Lilah (and Wolfram & Hart) worked well as a metaphor for evil, but I don't see the Dollhouse or even Rossum as being that metaphor here. I think they're the logical conclusion of corporate power, pursuit of profit, and secrecy unfettered by a strong moral compass. More realistic, and, at least to me, more interesting in this setting. (Don't get me wrong -- I love Lilah.)
ActualSize | October 23, 21:19 CET
Not everyone has a highly developed moral system and in fact there are people who commit crimes like this everyday. Why do they do it?
They do it for money. In real life people doing that sort of thing don't love power for power's sake (though they may enjoy it as a side effect), they aren't gleeful or reveling in their situation, they just don't care enough about other people to avoid hurting them. It's not like a story where everyone has some clearly developed, understandable motivation or hidden depths to their character, it's just business. Which is a lot more disgusting when you think about it.
('Dollhouse' doesn't give us villains, it gives us people which is more interesting)
As to the rest of the article, I pretty much agree with Kris. 'Glee' can do all sorts of things 'Dollhouse' can't because it's not meant to be serious. In a straight drama you can't keep having dream sequences because it undermines the onscreen peril - viewers stop believing anything they see is real and shortly after that they stop caring. Likewise the sort of "magic realism" you see in e.g. 'Scrubs' is out for similar reasons - it's a constant reminder that what we're watching isn't real.
[ edited by Saje on 2009-10-23 21:22 ]
Saje | October 23, 21:20 CET
Dollhouse doesn't need to learn anything from Glee. It's not a superb show, like Buffy or Firefly. Sometimes is mediocre, sometimes is spectacular. Doesn't have the consistency of Buffy or the brilliancy of Firefly.

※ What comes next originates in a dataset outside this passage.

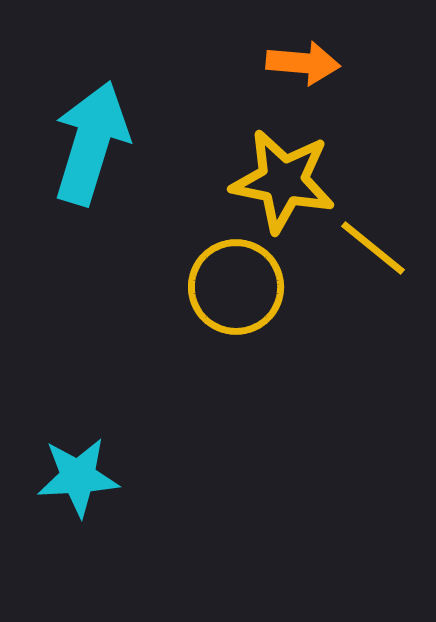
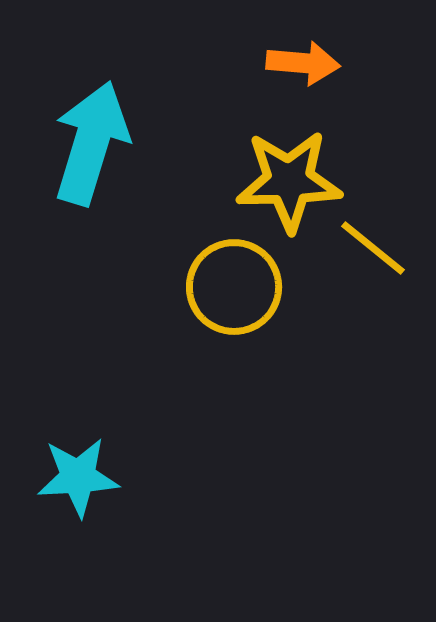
yellow star: moved 6 px right; rotated 12 degrees counterclockwise
yellow circle: moved 2 px left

Rikardo | October 23, 22:07 CET
Glee's not without its own plot and pacing issues. But I keep watching anyway, because just when I start to get annoyed again there's singing and dancing.
Sunfire | October 23, 22:24 CET
Sure but the "evil" is incidental to him just being incredibly selfish and amoral, that's what (as you rightly point out Sunfire) makes it "awfully human". He wants what most people want if we're honest - i.e. to not die - he's just willing to cross a line and sacrifice other people to achieve it.
(the fact that it seems instrumental in the end of the world is also incidental ;)
Saje | October 23, 22:45 CET
Do BSG and Lost have fun villains? Dollhouse isn't a shopw that lends itself to that concept.
Simon | October 23, 22:57 CET
BSG certainly does, from where I'm watching. Cavil is an awesome, scene-munching bad guy.
Lost too: Ben! Maybe he's gotten morally less-black-more-grey over the seasons, but maybe not. It's so hard to tell with Ben. But early seasons - excellent bad-guy-ness.
stuart | October 24, 00:08 CET
The current "baddies" of the series are basically just anti-heroes we're meant to somehow relate to since they're part of the lead cast.
And while fantasy sequences are pretty well out of place on Dollhouse, I do like the idea of punchier and more varied engagements. There's generally no stakes in the current 44 minute missions other than exactly what manner everything is going to fall apart, so they might as well go ahead and use the imprints for a more thematic purpose to reflect whatever the "arc" story or theme happens to be. Like the latter seasons of Alias credits sequence expanded to full episode length. Wait, in hindsight by that I could basically mean the current Dollhouse title sequence.